** Records for the task follows **
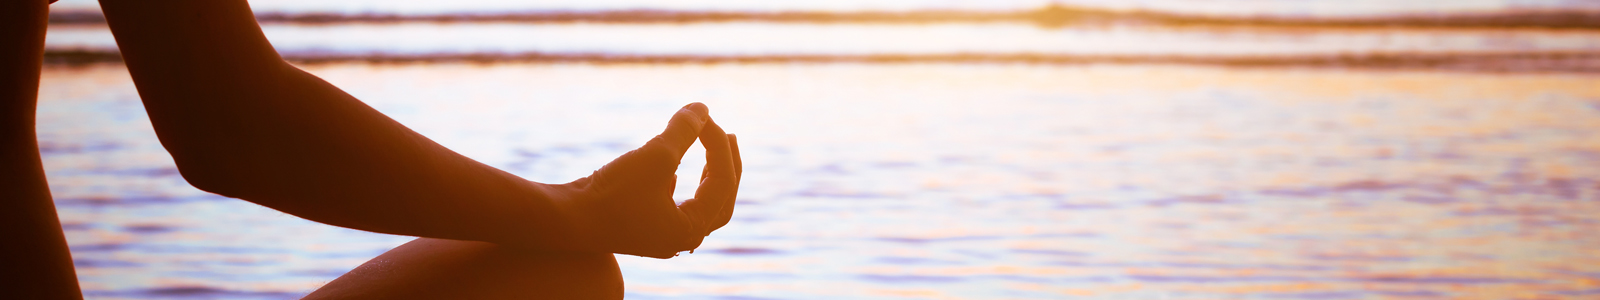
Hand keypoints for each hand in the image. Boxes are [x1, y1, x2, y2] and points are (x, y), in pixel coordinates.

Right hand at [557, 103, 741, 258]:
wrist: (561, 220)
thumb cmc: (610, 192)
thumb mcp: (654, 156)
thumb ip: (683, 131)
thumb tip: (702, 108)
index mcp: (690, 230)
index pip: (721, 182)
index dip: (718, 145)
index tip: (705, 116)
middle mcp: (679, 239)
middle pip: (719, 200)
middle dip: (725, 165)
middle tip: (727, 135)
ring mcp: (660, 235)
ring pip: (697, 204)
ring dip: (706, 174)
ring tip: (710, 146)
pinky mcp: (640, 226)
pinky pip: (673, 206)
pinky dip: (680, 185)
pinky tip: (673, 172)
** End of Records for the task **
** Records for the task follows **
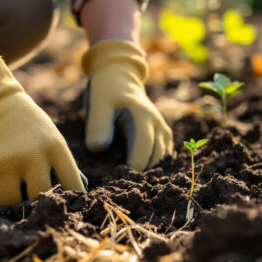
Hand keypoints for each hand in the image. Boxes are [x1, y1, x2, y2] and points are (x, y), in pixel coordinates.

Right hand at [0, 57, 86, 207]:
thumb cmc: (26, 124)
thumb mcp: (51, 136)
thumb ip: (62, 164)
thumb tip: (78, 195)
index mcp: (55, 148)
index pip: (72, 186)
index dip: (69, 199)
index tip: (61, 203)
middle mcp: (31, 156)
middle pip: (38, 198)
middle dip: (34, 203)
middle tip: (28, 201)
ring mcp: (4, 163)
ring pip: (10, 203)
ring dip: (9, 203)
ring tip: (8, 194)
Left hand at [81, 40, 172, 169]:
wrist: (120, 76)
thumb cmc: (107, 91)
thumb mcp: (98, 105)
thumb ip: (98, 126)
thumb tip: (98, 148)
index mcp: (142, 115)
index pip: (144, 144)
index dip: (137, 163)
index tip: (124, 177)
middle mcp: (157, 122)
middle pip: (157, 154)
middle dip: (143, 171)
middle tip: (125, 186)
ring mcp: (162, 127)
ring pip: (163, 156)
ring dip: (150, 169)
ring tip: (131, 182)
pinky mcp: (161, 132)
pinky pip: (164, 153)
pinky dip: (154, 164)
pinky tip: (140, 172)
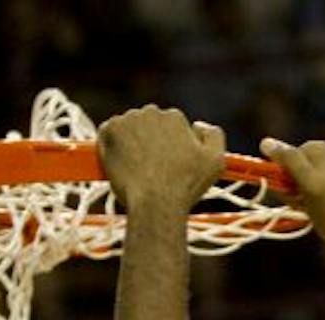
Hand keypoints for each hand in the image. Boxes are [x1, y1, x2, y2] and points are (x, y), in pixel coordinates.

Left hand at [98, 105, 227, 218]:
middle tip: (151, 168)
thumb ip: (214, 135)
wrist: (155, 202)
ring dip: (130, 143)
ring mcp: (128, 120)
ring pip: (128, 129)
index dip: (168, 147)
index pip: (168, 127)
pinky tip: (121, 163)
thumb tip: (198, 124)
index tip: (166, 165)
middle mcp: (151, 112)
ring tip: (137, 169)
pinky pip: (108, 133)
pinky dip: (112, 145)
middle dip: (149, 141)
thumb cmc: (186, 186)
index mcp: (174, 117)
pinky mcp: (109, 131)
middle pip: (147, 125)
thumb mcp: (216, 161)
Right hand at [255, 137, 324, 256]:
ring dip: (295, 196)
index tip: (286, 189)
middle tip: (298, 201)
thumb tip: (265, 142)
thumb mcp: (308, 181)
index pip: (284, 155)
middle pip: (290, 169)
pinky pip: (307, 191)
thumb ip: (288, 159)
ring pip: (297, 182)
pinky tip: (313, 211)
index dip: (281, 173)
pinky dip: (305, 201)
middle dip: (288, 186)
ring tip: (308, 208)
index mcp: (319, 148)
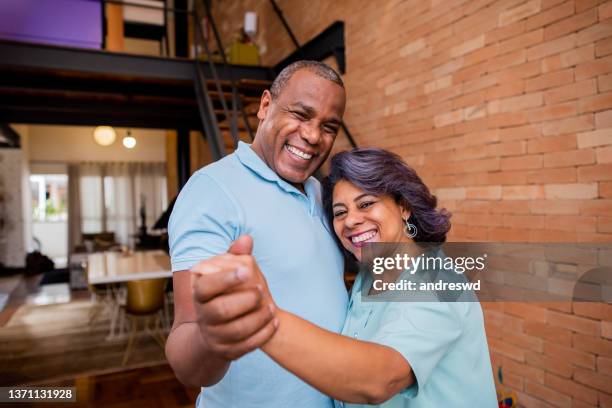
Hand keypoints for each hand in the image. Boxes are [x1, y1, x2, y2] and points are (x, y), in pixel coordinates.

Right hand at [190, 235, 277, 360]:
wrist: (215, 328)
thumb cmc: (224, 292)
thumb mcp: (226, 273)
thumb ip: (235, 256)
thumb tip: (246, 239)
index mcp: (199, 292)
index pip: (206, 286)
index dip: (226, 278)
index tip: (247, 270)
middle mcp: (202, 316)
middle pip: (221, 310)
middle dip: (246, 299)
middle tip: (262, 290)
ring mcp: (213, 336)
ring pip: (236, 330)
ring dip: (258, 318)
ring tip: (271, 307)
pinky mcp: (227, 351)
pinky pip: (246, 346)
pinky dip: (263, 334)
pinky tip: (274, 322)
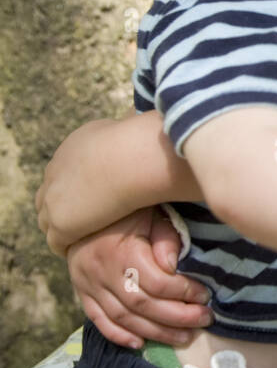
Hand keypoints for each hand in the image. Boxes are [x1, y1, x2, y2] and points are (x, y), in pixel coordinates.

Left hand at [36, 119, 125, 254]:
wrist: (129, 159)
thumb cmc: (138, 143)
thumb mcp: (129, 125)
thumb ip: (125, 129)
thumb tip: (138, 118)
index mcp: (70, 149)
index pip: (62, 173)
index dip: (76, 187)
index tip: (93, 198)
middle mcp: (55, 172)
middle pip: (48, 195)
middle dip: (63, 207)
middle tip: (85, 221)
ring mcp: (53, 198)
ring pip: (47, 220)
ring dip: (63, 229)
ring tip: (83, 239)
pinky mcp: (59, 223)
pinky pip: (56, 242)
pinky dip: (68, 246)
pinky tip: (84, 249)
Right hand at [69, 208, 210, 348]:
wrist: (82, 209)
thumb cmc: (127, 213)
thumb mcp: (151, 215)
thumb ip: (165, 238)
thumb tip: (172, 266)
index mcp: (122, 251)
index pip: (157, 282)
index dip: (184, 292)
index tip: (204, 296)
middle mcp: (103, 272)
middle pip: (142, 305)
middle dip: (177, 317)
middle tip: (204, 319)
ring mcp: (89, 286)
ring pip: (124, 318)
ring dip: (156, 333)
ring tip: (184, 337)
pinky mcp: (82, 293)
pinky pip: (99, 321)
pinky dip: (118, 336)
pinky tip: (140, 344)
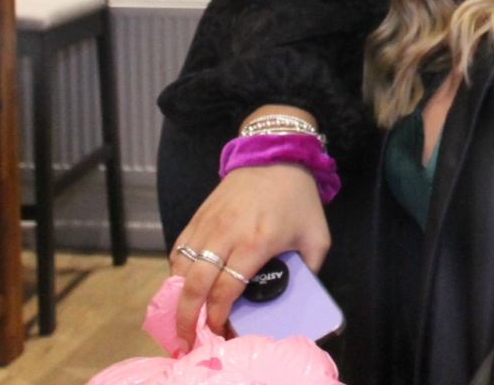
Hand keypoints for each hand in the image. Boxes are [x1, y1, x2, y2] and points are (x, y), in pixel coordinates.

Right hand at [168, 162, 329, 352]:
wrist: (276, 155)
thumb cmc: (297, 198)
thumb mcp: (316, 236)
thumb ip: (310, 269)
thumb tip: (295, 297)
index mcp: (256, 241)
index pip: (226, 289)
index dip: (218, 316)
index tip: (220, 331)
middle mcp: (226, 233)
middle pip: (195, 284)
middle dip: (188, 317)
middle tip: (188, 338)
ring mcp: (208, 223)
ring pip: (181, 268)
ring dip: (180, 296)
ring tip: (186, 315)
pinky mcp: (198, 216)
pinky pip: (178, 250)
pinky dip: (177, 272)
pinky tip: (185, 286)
** End of Records for the task **
** Records for the task follows **
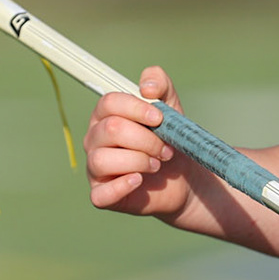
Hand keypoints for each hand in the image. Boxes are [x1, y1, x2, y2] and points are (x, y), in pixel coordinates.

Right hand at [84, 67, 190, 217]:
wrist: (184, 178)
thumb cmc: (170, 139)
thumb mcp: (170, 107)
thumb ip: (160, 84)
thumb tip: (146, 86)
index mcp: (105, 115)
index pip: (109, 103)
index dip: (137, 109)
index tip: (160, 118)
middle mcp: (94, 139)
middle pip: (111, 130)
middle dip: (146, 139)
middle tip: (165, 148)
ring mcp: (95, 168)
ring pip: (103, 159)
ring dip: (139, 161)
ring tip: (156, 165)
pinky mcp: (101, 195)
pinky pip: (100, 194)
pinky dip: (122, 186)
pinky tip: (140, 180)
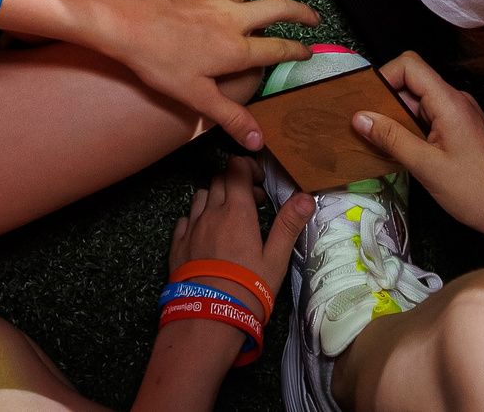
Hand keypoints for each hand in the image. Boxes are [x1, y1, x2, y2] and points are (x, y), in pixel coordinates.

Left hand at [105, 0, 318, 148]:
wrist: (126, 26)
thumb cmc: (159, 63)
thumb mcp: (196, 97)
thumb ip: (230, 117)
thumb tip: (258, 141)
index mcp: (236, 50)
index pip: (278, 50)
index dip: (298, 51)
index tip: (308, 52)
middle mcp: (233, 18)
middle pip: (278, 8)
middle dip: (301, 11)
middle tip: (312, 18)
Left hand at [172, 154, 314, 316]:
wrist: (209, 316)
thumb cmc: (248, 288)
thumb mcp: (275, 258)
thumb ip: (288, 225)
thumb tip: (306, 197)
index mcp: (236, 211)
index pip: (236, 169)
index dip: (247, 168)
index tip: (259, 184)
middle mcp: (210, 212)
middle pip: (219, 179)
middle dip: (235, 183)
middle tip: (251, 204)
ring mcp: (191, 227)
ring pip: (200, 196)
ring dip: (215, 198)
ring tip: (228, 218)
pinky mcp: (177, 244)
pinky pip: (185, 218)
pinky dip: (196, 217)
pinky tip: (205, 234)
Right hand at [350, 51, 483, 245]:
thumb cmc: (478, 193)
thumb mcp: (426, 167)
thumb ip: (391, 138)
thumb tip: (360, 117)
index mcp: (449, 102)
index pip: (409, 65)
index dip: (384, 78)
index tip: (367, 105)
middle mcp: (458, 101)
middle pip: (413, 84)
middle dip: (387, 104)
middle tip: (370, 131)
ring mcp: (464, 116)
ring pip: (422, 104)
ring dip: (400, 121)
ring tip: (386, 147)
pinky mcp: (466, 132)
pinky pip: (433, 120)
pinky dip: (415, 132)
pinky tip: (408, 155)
** End of Records for the task **
Brief: Give the number of lines in the data that contain the string "wrist", and nothing else.

Result: 10